My suggestion: Change your setup so the boot/root part of the system is on reliable disks (the internal ones). Suggestion: Partition your two SATA disks, creating a smallish partition on each (for example 100 gig). Use just those two small partitions for the root install. Then take the rest of the two SATA disks and the USB disk, and create a much larger pool out of that, which you put unimportant data (like media and torrents on). Now your system will always come up, and at least root can log in. If the USB disk is slow, then you can log in as root and fix things.

Your suggestiion are cool but I like my setup.
Why do you think it won't boot?
It boots fine in 12.1p7
If you don't know thats cool, but I am still curious why...
 
E.g. a suggestion for a partition layout for your two (identical?) internal disks:
Instead of a 450 GB freebsd-zfs, have a relatively small (e.g. 36-128 GB) partition in a mirrored ZPOOL for the OS. The rest you can put into freebsd-zfs partitions that make up two separate (unmirrored) ZPOOLs for your data, or you put them into one striped ZPOOL like you do now (seems you do not have high demands on storage reliabilty, that's ok). For the USB disk, usually MSDOS or NTFS is choosen because that's portable, but you're free to put a ZFS on it. BUT in it's own ZPOOL, please!

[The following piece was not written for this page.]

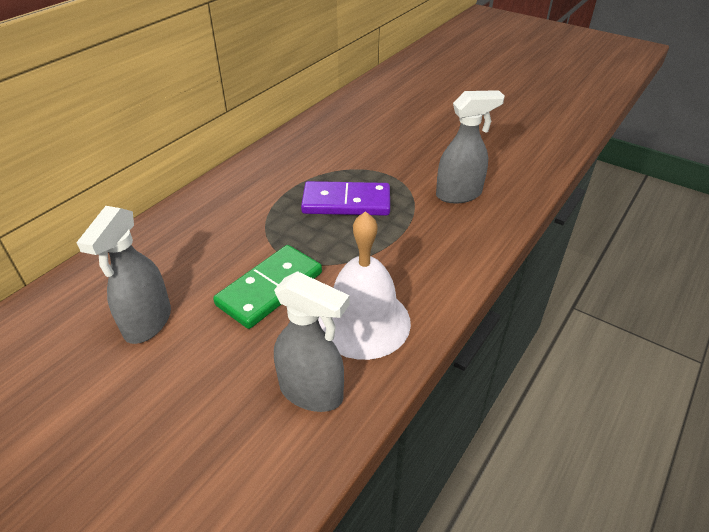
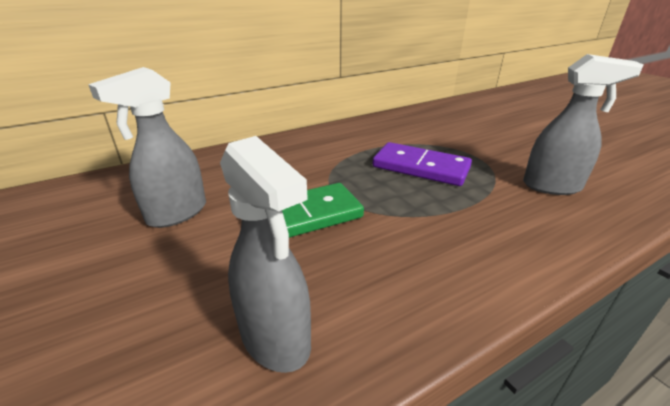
camera: 25 degrees right, 10 degrees down
white bell [318,211,411,360] -> none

Again I don't want to do that, everything boots fine under 12.1p7 why not on 12.1p8 I wonder?
 
Can you reproduce that? Did you make a snapshot (boot environment) before freebsd-update(8) which you can boot to -p7? Obviously there are changes between -p7 and -p8 ...
EDIT You asked for advice & answered the very same advice of 4 respected voices: but I like my setup. Did you reflect on what we told you? Most others would see a speedup on boot (not waiting for USB so long) as an enhancement...
 
If you don't know thats cool, but I am still curious why...
I don't know, and it seems nobody else has any idea either. But clearly, the setup with disks of very different IO characteristics and reliability in the same pool is a bad idea.

Suggestion: Since you seem to be willing to run with an unreliable and fragile system, why not just reinstall 12.1p7? I don't know how to do a downgrade (never done one, and it is not recommended), but since you're willing to run your system at the edge of a disaster, why not try?
 
Lets not focus on that as I like the setup.

you don't like it and you don't like the risk that this fragile setup brings, otherwise you would not have asked for advice here. I agree with all others: change your setup if you value your time and your data.